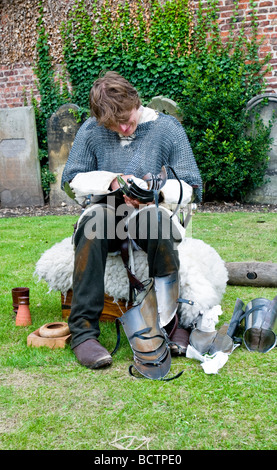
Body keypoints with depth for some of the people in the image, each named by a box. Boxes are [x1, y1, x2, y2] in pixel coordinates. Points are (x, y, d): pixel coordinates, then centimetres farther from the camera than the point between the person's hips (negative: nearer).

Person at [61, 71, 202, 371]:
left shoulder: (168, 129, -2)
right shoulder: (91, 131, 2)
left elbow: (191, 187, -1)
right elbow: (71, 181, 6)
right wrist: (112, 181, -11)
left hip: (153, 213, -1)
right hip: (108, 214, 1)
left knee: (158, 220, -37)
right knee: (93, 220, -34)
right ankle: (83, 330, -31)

--

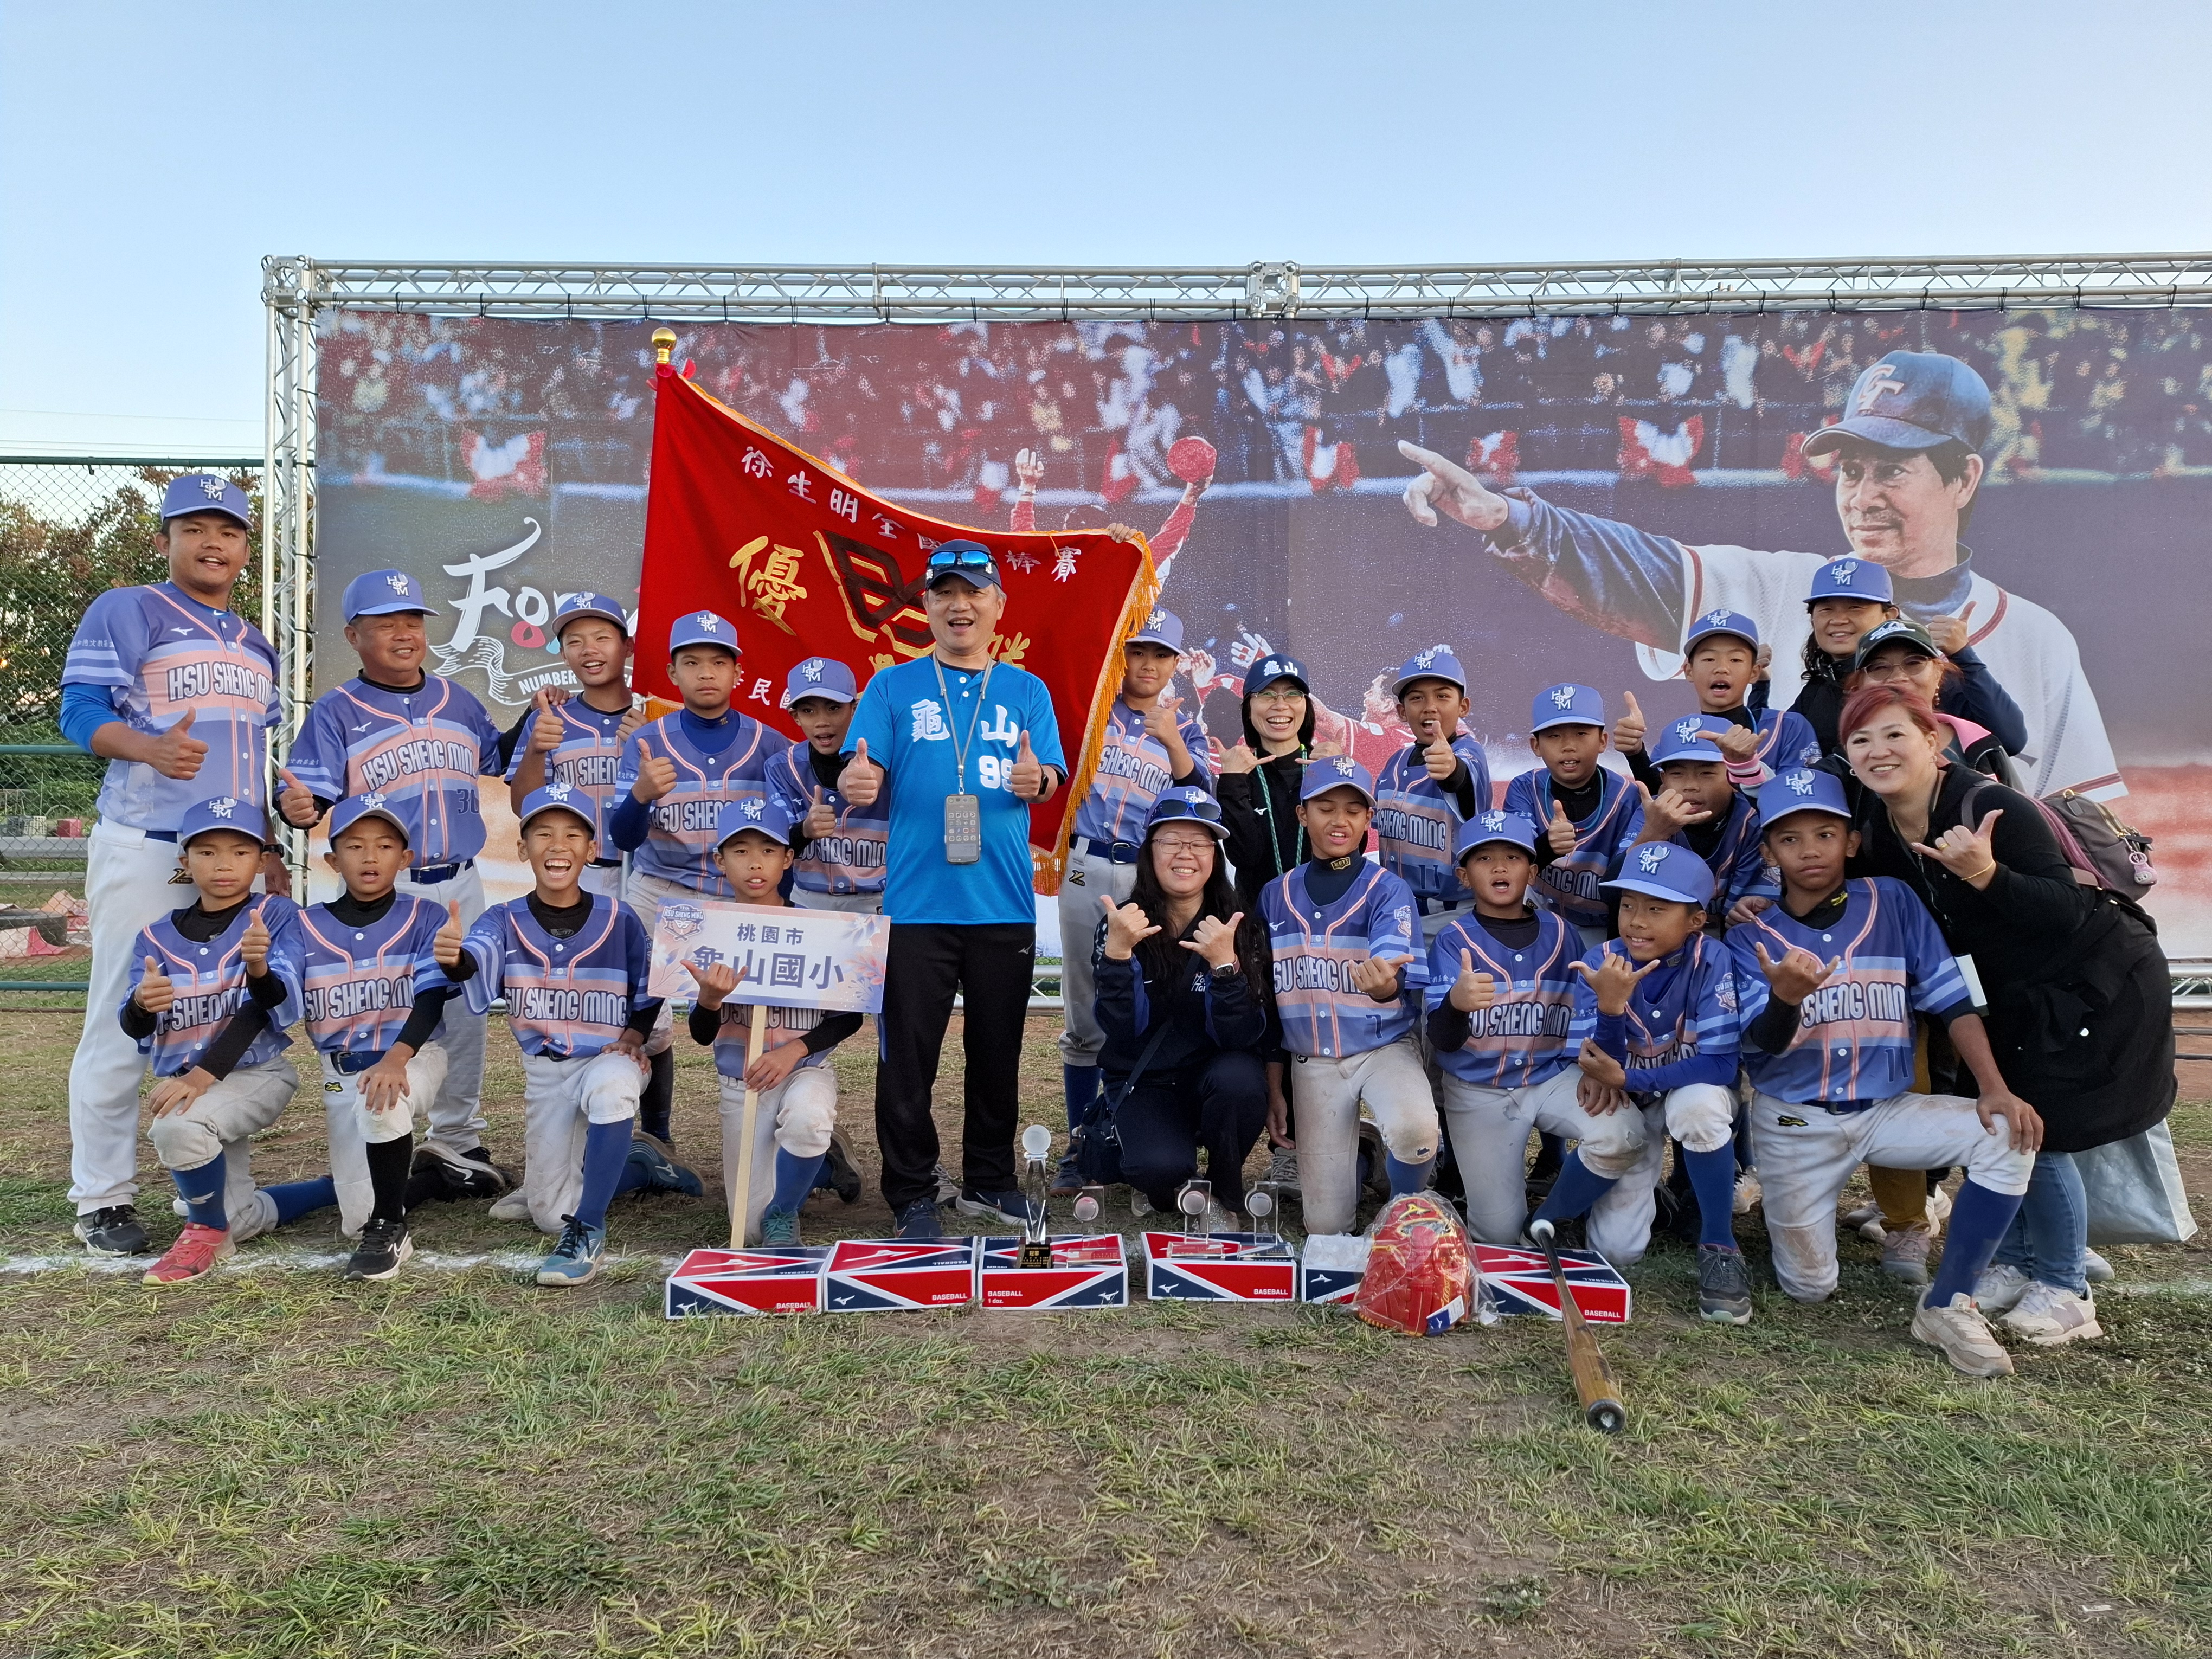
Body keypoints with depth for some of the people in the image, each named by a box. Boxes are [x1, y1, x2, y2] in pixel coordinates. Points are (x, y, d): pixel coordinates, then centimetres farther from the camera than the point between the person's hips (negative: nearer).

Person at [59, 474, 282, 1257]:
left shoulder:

▸ What needs to be done
Copy out the lines of the records starting at the one with "right shoulder: (91, 131, 2)" and ending at the one with "right knee: (93, 220, -34)", both included.

▸ Solution to the exercise
right shoulder: (91, 131, 2)
left elbow: (191, 187, -1)
right elbow: (71, 181, 6)
right wrist: (112, 181, -11)
left hip: (153, 213, -1)
right hip: (108, 214, 1)
left knee: (158, 220, -37)
right knee: (93, 220, -34)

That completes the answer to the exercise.